But it’s not one that I actually expected. Or, at least, not in the typical fashion. I had always assumed that my kids would attend JewCamp. But I also assumed that I would serve as faculty for part, if not all, of their time up at camp. So the “send-off” would be far less dramatic since the kids would be leaving from faculty housing and walking over to their section of camp.
It so happens, much to my surprise and consternation, that my decision to step of the pulpit has rendered me ineligible to serve as faculty at our local URJ camp. While I can appreciate the reasoning behind the policy, it came as a complete shock. And utter disappointment. I love camp. And I love that my very grown-up career allowed me to continue to spend time at camp…long past the age that I would otherwise have been able to go to camp. It was something to which I looked forward every year, knowing that I would work hard and return home energized. And knowing that the work I did with campers would have long-reaching impacts. But yesterday was different. I was like any other parent on the camp tour. Seeing the camp as an observer. Never to be a participant. Or a facilitator.

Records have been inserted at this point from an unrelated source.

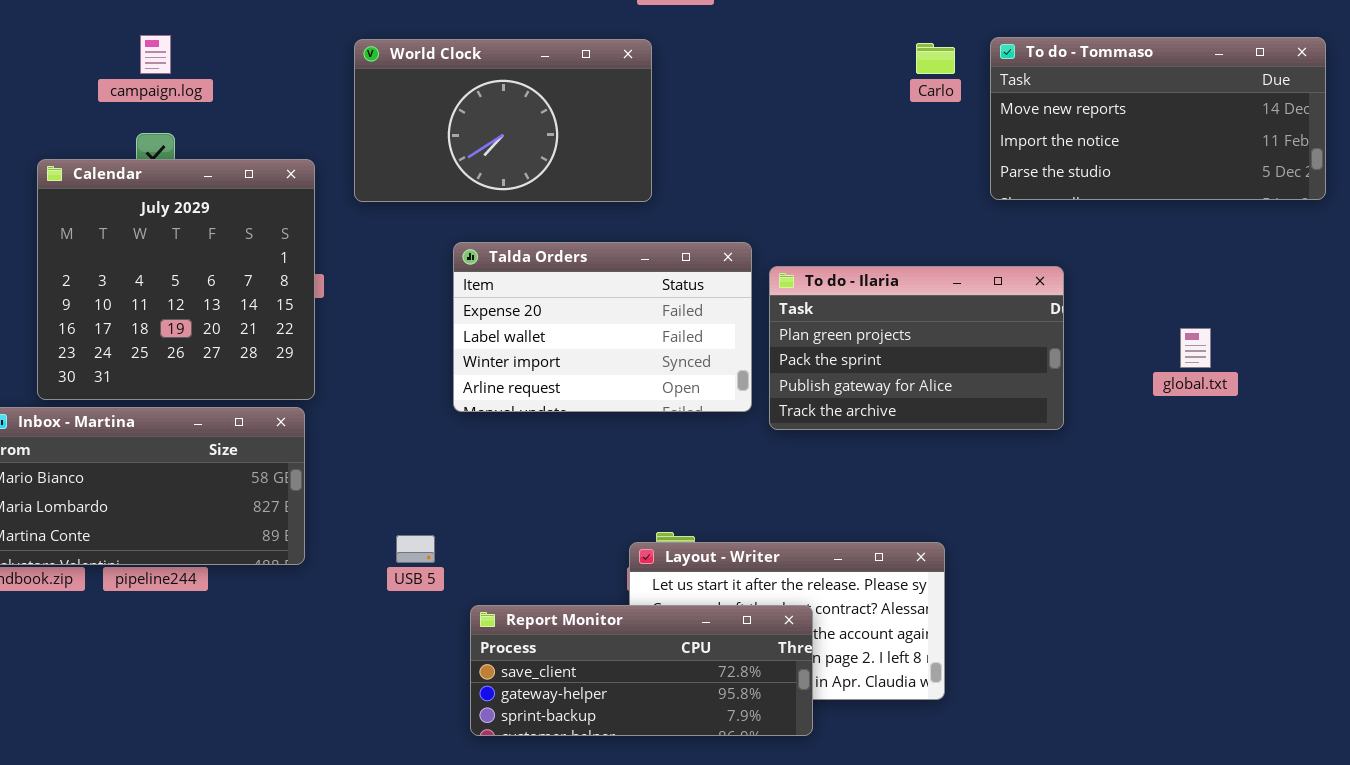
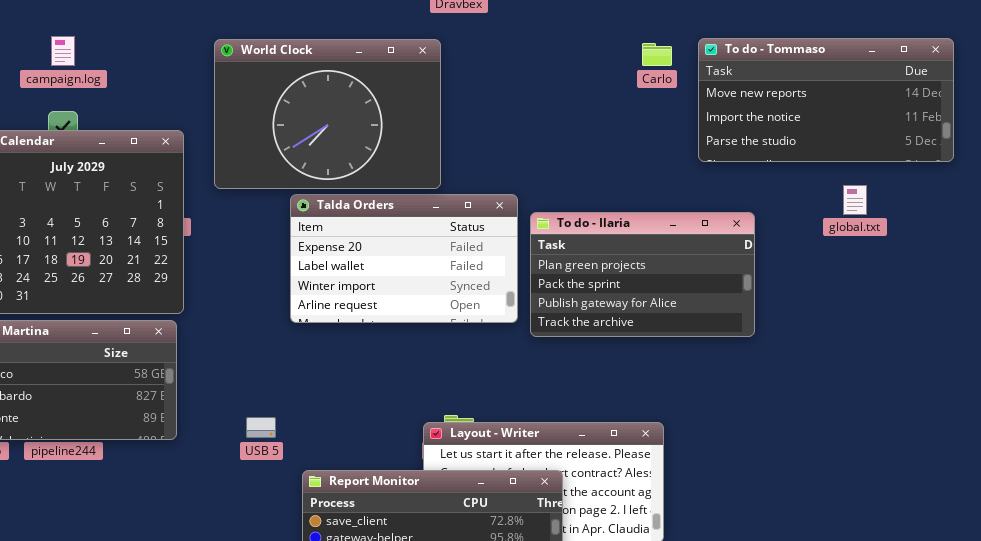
World Clock: [354,39,652,202] -> [214,39,441,189], resized
global.txt: [1180,328,1211,368] -> [843,185,867,215], moved

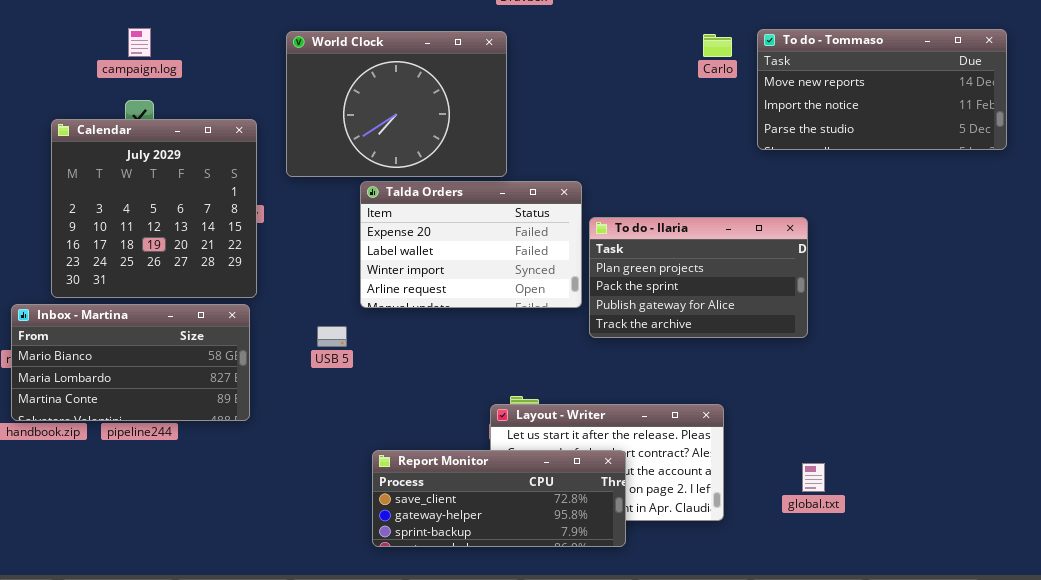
global.txt: [843,185,867,215] -> [802,463,825,492], moved
To do - Ilaria: [530,212,755,337] -> [589,217,808,338], moved
USB 5: [246,417,276,438] -> [317,326,347,347], moved

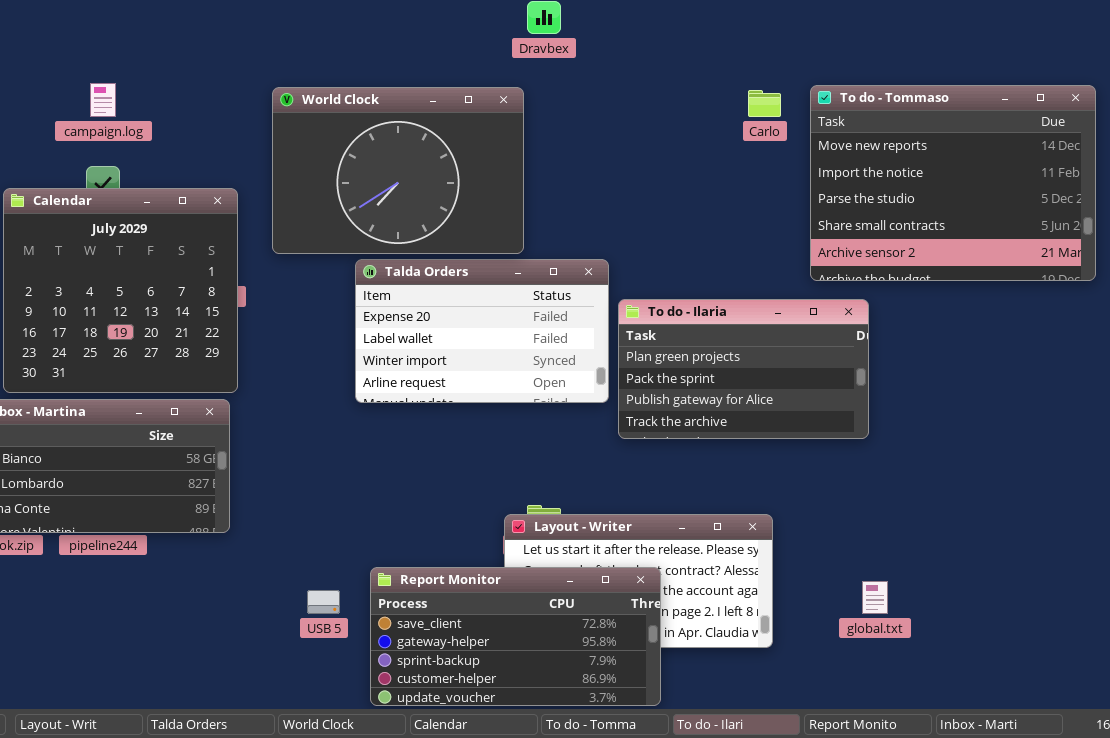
To do - Tommaso: [757,29,1007,150] -> [810,85,1096,281], resized
USB 5: [317,326,347,347] -> [307,590,340,614], moved
Report Monitor: [372,450,626,547] -> [370,567,661,706], resized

Though they do not all look identical, there is a certain…taam that all Jewish camps share. A kind of feeling. I have been trying, unsuccessfully, to articulate what it is since we first drove through the gate yesterday. But it was familiar. And welcoming.
Like the prayer space.
Every Jewish camp I have visited, attended, staffed, or served has had an outdoor prayer space. It is, I think, part of the silver bullet that makes JewCamp so darn magical. Whether it’s known as the Outdoor Chapel, the Beit T’filah, or the Chapel on the Hill, the space is sacred. It feels inherently sacred. Nestled among trees that have stood for hundreds of years or overlooking a majestic ocean. Even when the physicality among the different spaces is nothing alike, they seem to share some common essence. It will come as no surprise that these prayer spaces have always been my favourite locations at camp. As a camper and as a rabbi.
And it was in the Chapel in the Woods that I was unable to hold them from escaping. I am sure that the camp staff is accustomed to parents crying. The tears that welled up in my eyes, though, were not for my daughter. They were not because she is growing up so quickly (which she is). Or because a four-week separation seems like a long time to be apart (depending on the day). The tears were for me. They were for me. And they were for my loss.